Pretend victims make mock crash realistic practice
A handful of teenagers wearing triage tags indicating minor injuries after Saturday’s mock airplane crash drill at Metro Airport said they preferred having minor rather than major fake injuries.
They didn’t get face paint representing the bloody, painful “wounds” that some of their Louisiana Youth Challenge comrades suffered in the disaster response drill that simulated a plane that crashed after its nose gear failed.
What a few of the traumatized walking wounded such as Jarius Watson, 16, got instead was a chance to act confused or downright hysterical, crying out “Where am I?” resisting help from EMS workers and firefighters or aimlessly walking away.
“They said, ‘You’re dazed, so act like you’re dazed,’ ” Watson said event organizers told him while preparing for the drill. “I’m supposed to walk around.”
The drill — a Federal Aviation Administration requirement for emergency responders to go through once every three years at Metro Airport — enacted from beginning to end every step of the automatic emergency response to a plane crash, airport spokesman Ronnie Pickard said.
Saturday’s scenario called for a simulated plane carrying 70 passengers to crash when its nose gear failed, causing fuel tanks to rupture and spill aviation fuel over the runway that caught fire, Pickard said. Coordinators tried to reenact every possible occurrence, including handling dazed passengers like Watson.
Watson and other “walkers” were asked to behave like some survivors of the July 1989 crash of a United Airlines flight on a Sioux City, Iowa, runway who were found wandering lost in cornfields hundreds of yards from the crash site.
“You have to deal with all these contingencies because you don’t know what will happen in a real crash,” Pickard said. “We tried to create most possibilities.”
The drill, which started about 9 a.m. on the departure end of a runway on the southwest side of the airfield, followed Metro Airport’s emergency plan.

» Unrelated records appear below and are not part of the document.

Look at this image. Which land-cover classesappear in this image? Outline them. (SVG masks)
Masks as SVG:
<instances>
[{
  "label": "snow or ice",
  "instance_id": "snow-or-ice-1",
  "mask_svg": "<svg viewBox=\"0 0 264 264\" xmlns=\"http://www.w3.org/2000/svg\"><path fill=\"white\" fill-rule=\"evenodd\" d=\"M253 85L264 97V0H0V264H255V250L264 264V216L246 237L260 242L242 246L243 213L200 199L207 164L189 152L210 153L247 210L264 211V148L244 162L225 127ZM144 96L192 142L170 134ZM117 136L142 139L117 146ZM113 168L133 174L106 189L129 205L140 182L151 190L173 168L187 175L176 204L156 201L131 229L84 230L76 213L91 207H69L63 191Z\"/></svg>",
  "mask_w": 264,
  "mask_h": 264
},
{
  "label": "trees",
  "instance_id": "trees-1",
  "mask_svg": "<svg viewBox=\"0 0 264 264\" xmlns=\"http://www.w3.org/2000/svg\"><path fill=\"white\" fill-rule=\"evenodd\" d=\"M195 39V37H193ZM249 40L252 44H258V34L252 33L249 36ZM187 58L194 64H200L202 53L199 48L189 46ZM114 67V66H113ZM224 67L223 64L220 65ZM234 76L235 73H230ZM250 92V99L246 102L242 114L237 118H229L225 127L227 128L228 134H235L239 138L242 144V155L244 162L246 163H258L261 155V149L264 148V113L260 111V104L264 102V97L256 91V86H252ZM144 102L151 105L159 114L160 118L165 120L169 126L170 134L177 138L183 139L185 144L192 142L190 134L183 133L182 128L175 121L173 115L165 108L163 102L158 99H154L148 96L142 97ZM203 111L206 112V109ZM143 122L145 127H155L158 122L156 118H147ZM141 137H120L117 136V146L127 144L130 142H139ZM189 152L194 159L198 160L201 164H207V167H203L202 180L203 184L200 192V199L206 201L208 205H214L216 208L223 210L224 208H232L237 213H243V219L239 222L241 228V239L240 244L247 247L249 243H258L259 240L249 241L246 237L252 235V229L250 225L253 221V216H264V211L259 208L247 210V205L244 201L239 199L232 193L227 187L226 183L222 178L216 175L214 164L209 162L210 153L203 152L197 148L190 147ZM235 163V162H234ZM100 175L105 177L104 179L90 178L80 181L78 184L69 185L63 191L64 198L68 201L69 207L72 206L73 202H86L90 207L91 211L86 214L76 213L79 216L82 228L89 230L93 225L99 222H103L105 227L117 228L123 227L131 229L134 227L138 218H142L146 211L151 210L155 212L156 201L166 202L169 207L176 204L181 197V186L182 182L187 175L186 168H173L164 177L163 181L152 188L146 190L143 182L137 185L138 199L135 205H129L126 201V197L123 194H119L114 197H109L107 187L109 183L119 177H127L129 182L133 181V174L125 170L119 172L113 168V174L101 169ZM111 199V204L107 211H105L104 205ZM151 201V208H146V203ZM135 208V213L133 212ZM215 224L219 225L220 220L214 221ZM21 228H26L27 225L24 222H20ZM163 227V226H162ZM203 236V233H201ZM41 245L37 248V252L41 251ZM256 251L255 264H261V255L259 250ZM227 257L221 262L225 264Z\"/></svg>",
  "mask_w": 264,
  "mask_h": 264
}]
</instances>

n The Airport Rescue and Firefighting Department responded immediately at the beginning of the drill by battling flames coming from nearby fire pits. Airport spokesman Bill Profita said ARFF would concentrate in a real crash on fighting intense flames from aviation fuel and contain the fuel to prevent a flashback.

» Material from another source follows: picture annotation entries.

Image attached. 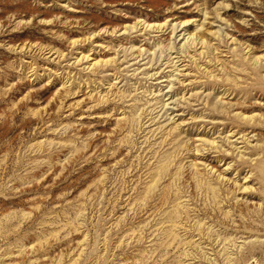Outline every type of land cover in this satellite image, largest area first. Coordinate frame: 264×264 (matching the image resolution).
I'll return each mask as SVG.
<instances>
[{
	"label": "rangeland",
	"instance_id": "1",
	"mask_svg": "<svg viewBox=\"0 0 264 264\" xmlns=\"http://www.w3.org/2000/svg\"><path fill=\"white\" fill-rule=\"evenodd\" d=\"M0 264H264V0H0Z\"/></svg>",
	"mask_w": 264,
	"mask_h": 264
}]
</instances>
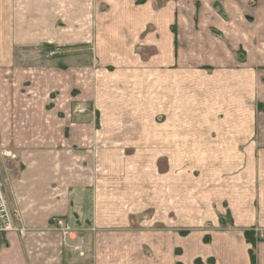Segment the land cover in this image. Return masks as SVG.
Returning a JSON list of instances; mask_svg holds the SVG:
<instances>
[{
	"label": "crops",
	"instance_id": "1",
	"mask_svg": "<svg viewBox=\"0 0 264 264\" xmlns=\"http://www.w3.org/2000/svg\"><path fill=\"white\" fill-rule=\"evenodd\" d=\"M49 47L63 56L44 58ZM88 59L114 67L107 70L110 78H135L128 99L116 87L109 98L118 114L126 111L102 122L118 134H142L140 126L151 124L144 94L151 74L184 76L194 78L195 88H211L209 108L219 111L232 138L263 144L247 150L254 157L253 198L230 195L228 214L210 219L214 233L206 254L213 257L206 264H253L245 230L264 236V0H0V138L10 155L0 164L23 228L6 234L0 264H133L132 240L117 239L133 235L115 228L128 221L124 208L121 217L113 210L117 184L103 186L95 171L109 155L69 149L101 135L90 121L70 119L77 104H103L101 81L86 78L105 72ZM242 173L244 179L245 166ZM61 218L71 226L67 234L57 227ZM174 237L171 252L181 246V235ZM254 253V264H264L263 238ZM175 258L169 255L168 264Z\"/></svg>",
	"mask_w": 264,
	"mask_h": 264
},
{
	"label": "rangeland",
	"instance_id": "2",
	"mask_svg": "<svg viewBox=\"0 0 264 264\" xmlns=\"http://www.w3.org/2000/svg\"><path fill=\"white\" fill-rule=\"evenodd\" d=\"M159 1L167 4L171 0ZM79 51L85 53L88 50L81 47ZM63 54L58 48L43 49L44 58ZM92 63L95 64L93 68L105 72L96 78H86L88 84L95 79L101 81L103 104L98 109L91 101L77 104L70 110V119L90 121L92 132L101 135L96 140L71 143L69 149L79 151V154L92 150L109 155L101 158L95 171L101 175L103 186L106 187L104 181L117 184L112 192L119 200L113 210H117L121 217L124 208L128 221H122L127 224L124 226L119 223L116 230L122 232L128 228L133 233L132 237L119 236L117 239L121 243L132 240L133 264H142L145 260L149 264H168L169 255L173 253L176 254V264H196L198 258L203 264L212 262L213 257L206 256L214 233L210 219L221 212L226 214V201L233 192L241 198H253L256 177L250 162L254 157L249 156L247 150L254 146L263 147V144L255 139L241 142L232 138L236 135L221 123L219 111L209 108L206 99L210 98L211 91L208 90L211 88L204 83L195 88L190 84L194 78L184 76L160 78L151 74L149 88L144 89V94L149 95L151 124L140 126L144 129L142 134H118L102 122L126 116V111L119 109L118 114L117 106L111 104L109 98L116 87L118 94L125 93L128 99L132 91L131 81L135 78L115 80L107 72H113L114 67L88 59L87 64ZM155 69L150 67L151 72ZM182 81L185 83L180 87ZM175 82L179 85L177 88ZM74 91L76 95L77 89ZM160 102L163 108L157 109ZM259 109L264 111V105ZM164 126L163 133L161 128ZM53 148L61 149L58 146ZM6 151L0 138V159L5 162L10 160ZM232 227L244 231V226L233 224ZM255 230L256 239H264L263 231ZM179 234L181 246L171 252L169 244ZM160 246L163 248L159 253L156 250ZM122 258L121 261H125V257Z\"/></svg>",
	"mask_w": 264,
	"mask_h": 264
},
{
	"label": "built area",
	"instance_id": "3",
	"mask_svg": "<svg viewBox=\"0 0 264 264\" xmlns=\"http://www.w3.org/2000/svg\"><path fill=\"white\" fill-rule=\"evenodd\" d=\"M18 216V212L11 207L5 194V183L0 164V249L3 246L7 233L14 231L21 232L23 230V228L18 225ZM57 227L64 234L71 231V226L62 218L57 220Z\"/></svg>",
	"mask_w": 264,
	"mask_h": 264
},
{
	"label": "trees",
	"instance_id": "4",
	"mask_svg": "<svg viewBox=\"0 0 264 264\" xmlns=\"http://www.w3.org/2000/svg\"><path fill=\"white\" fill-rule=\"evenodd\" d=\"M141 1H144V0H141ZM245 237H246V240L251 244V248L249 252H250V256L253 261V264H254L255 262L254 246L256 243V236H255L254 230H251V229L245 230ZM196 264H203V262L198 258L196 259Z\"/></svg>",
	"mask_w": 264,
	"mask_h": 264
}]
</instances>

n Emergency responders from EMS and area fire departments — delayed momentarily by a man suffering from an actual heart attack who flagged down help — responded and set up a staging area near the crash, which was still classified as a “hot zone” while ARFF dealt with leaked fuel.

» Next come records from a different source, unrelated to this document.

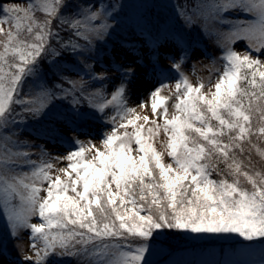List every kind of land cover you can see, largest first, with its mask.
<instances>
[{
	"label": "rangeland",
	"instance_id": "rangeland-1",
	"mask_svg": "<svg viewBox=\"0 0 264 264\" xmlns=\"http://www.w3.org/2000/svg\"><path fill=\"white\" fill-rule=\"evenodd\" d=\"M4 1L9 6L25 7L27 0ZM149 1L84 0L85 7L73 0L76 12L83 15L79 35L89 42L80 49L78 58L90 67L80 75L68 72L64 76L89 99L90 114L68 113L59 121L57 131L47 125L33 133L19 129L7 117L0 125V264H58L53 253L62 247L43 231L49 226L43 210L57 192L80 194V187L72 190L76 183L73 164L96 155L118 163V154H128L130 162L140 165L148 152L152 160L161 161L173 182L183 177L184 182L193 184L190 197L196 190L209 196L214 188L228 195L233 189L226 177L218 184L211 182L207 164L217 171L227 166L223 147L218 144L217 152L208 145L214 140L191 114L190 106L194 98L204 101L207 97V112L199 108L207 120L232 115L234 121L227 127L234 134L230 138L238 142L241 137L245 144L256 142V128L264 125L243 119L245 111L224 104L227 88L236 82L228 73L229 63L239 59L264 77V0H192L191 4V0H154V17ZM4 15L0 5V57L10 52L5 46L9 32ZM110 48L114 49L112 56ZM27 87L28 107L50 104L46 93L30 83ZM257 100L253 98L254 103ZM259 107L262 109L256 111L263 118L264 106ZM241 122L247 123L246 129L240 127ZM188 136L190 143L203 138L202 143L208 146L204 162L198 164L195 158L200 153L193 144L181 142ZM111 178L114 180L112 176L105 180ZM114 183L127 199L126 212L134 209L138 213L124 185ZM240 193L242 202L231 204L236 210L224 226L229 232L243 234L247 223L254 230L263 224L264 197L252 203L243 191ZM68 210L73 212L70 207ZM72 219L82 222L76 215ZM86 221L94 224L98 219ZM121 256L118 249L93 250L72 256L68 264H119ZM192 259L189 264L218 262L206 253ZM221 264L248 263L229 256Z\"/></svg>",
	"mask_w": 264,
	"mask_h": 264
},
{
	"label": "trees",
	"instance_id": "trees-1",
	"mask_svg": "<svg viewBox=\"0 0 264 264\" xmlns=\"http://www.w3.org/2000/svg\"><path fill=\"white\" fill-rule=\"evenodd\" d=\"M24 3L25 7L9 6L0 0L9 32L5 46L10 50L0 57V125L7 117L19 129L27 128L33 133L47 125L57 131L59 121L68 113L81 116L91 111L89 99L64 76L68 72L80 75L90 67L89 62L78 58L80 49L89 45L88 39L79 35L83 15L76 12L77 4L73 0H27ZM79 3L88 6L84 0ZM149 3L156 8L154 0ZM154 9L150 10L153 17L157 11ZM108 53L112 56L114 49L110 48ZM227 69L236 82L225 92L224 107H239L247 113L243 119L264 125V117L256 111L262 109L259 105L264 106V77L248 64L242 65L239 59L229 63ZM29 83L48 95L49 105L37 109L28 107ZM254 97L258 98L255 103ZM208 100L207 97L204 101L194 98L191 114L207 127L214 140L208 145L217 152H220L218 144L223 147L225 169L217 171L208 163L206 172L214 184L226 177L233 187L230 194L214 188L209 196L196 190L190 197L193 184L184 182L183 177L173 182L161 161L152 160L148 152L140 165L130 162L128 154H118V163H113L109 157L102 159L100 155L87 162H75L76 183L72 190L80 187V194L57 192L43 210L49 225L43 231L62 247L53 253L58 264H68L78 253L110 249L122 251L121 258H117L119 264H167L174 260L175 264H189L194 261L192 256L205 253L215 256L217 264L229 256L248 264H264V220L255 230L247 223L243 234L238 230L229 232L224 226L236 210L231 204L242 202L241 191L252 203L264 197V127L257 126L254 144H245L240 141L241 137L235 142V138H230L233 132H228L227 128L234 116L227 114L224 120L213 116L207 120L199 112V108L207 112ZM211 106L219 109L214 103ZM246 126V122H241V128L246 129ZM196 139L199 142L190 143L188 136L181 142L193 144L199 150L200 155L195 158L199 164L204 162L208 146L202 143L203 138ZM109 176L114 180H105ZM115 180L124 185L138 213L134 209L126 212L127 199ZM15 208L13 205V211ZM221 212L230 216L225 217ZM74 215L82 222L74 221ZM95 217L98 222L87 223V218Z\"/></svg>",
	"mask_w": 264,
	"mask_h": 264
}]
</instances>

In an actual disaster, Baton Rouge Fire Department spokesman Barry Mounce said, tank trucks from Brownsfield, Central, Baker, District 6 and Alsen would respond with the Baton Rouge Fire Department as part of an automatic aid agreement.
In the drill, firetrucks approached the crash from upwind to avoid the imaginary fumes from the leaking fuel and directed passengers — all volunteers from Youth Challenge, a National Guard program for at-risk youth — who had exited the plane to a safe area away from the plane. Seriously injured passengers were carried away from the danger on stretchers.
n EMS paramedics had already begun setting up for a mass casualty incident and started triaging — assigning treatment priorities — for passengers based on their injuries.
Passengers were given triage tags classifying the extent of their injuries and directed into waiting areas, just as they would in an actual disaster, EMS spokesman Tom Harris said. EMS vehicles carried the “most seriously injured patients” to nearby hospitals while paramedics tended to others’ needs.
Volunteers from the Red Cross participated in the drill by being on hand to help passengers, including a “pregnant” women.
n Drill participants designated as “injured passengers” were taken with police escorts to four participating hospitals by EMS and Acadian Ambulance for “treatment.” Baton Rouge deputy constables provided security at the hospitals. The East Baton Rouge Parish Coroner’s Office removed the four mannequins from the airplane representing dead passengers.
Representatives from Delta Airlines dealt with drill participants acting the part of frustrated family members of passengers who demanded to see their loved ones or fainted upon hearing bad news.
Every detail was considered when organizing the drill, Pickard said. Airport officials wanted to create the most realistic scenario possible for emergency responders to practice in preparation for an actual disaster.
“It’s what we do,” said Sgt. Don Kelly of the Baton Rouge Police Department, which provided officers who helped secure the perimeter of the airport. “Prepare and hopefully never have to use it.”